For those in need of asserting family violence, or defending your parenting time against same accusations...
At a glance... there seems to be a conflict between the section on Family Violence s. 24(4) of the CLRA, and that past conduct shall not be considered s. 24(5).
As in all things law, "it depends" prevails. There's a nuance in how to reconcile the two, and the clue is in 24(5) which reads:
(5) In determining what is in the best interests of the child, the court shall not take into consideration the past conduct of any person, unless the conduct is relevant to the exercise of the person’s decision-making responsibility, parenting time or contact with respect to the child.
Bare with me... I am going to make some unsavory arguments for the sake of explanation.
The one who is accused of the violence can point to 24(5) and say "that abuse doesn't matter, my past conduct with my ex should not impact my access time". And that argument can have some merit, but its the nature of the violence that comes into play, which is addressed in detail with 24(4).
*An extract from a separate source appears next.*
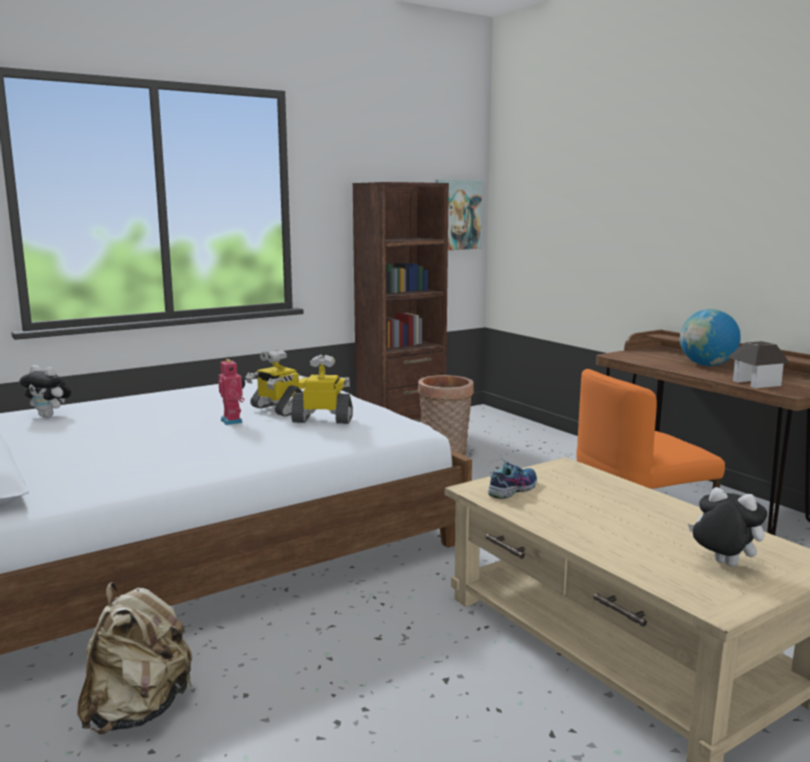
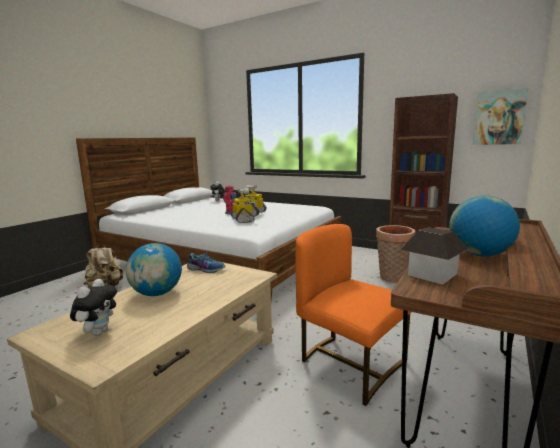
camera: 65 degrees right, 0 degrees up
none -> globe [126,243,182,296]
For example, if the violence amounted to a single push, or even a slap.. a one off (yes - please don't judge - I am giving examples) that was done outside of view of the child and was by all accounts completely out of character; it would be an up hill battle to put forward the argument that this one act should deprive the child of a parent.
HOWEVER. If there was repeated violence or coercive control that had a long term systemic impact on the other parent, or was done in front of the child that would cause the child trauma by "reliving" that trauma every time Mom and Dad were together; then that could be a compelling argument to restrict access because there would be emotional harm done to the child.
The perception here is always through the eyes of the child and how it affects the child, not so much the abused parent (that's not entirely correct but I am dumbing down the argument here a bit). If that past violence doesn't affect the child moving forward, and there's no evidence to show that violence would most likely continue or spill over onto the child, then 25(5) (past conduct not be considered) will probably prevail.
BUT... if the abused can show the court that access the the child will likely spill over onto the child, or the abuse would continue in some way (this is more of a coercive nature not so much physical as if it were physical abuse the net result would be the parent in jail, problem solved), then access could be limited to protect the mother and child jointly from the ongoing trauma.
So history, the nature of the abuse, and the pervasiveness of the abuse post separation; and how it would directly affect the child is the argument to hone in on.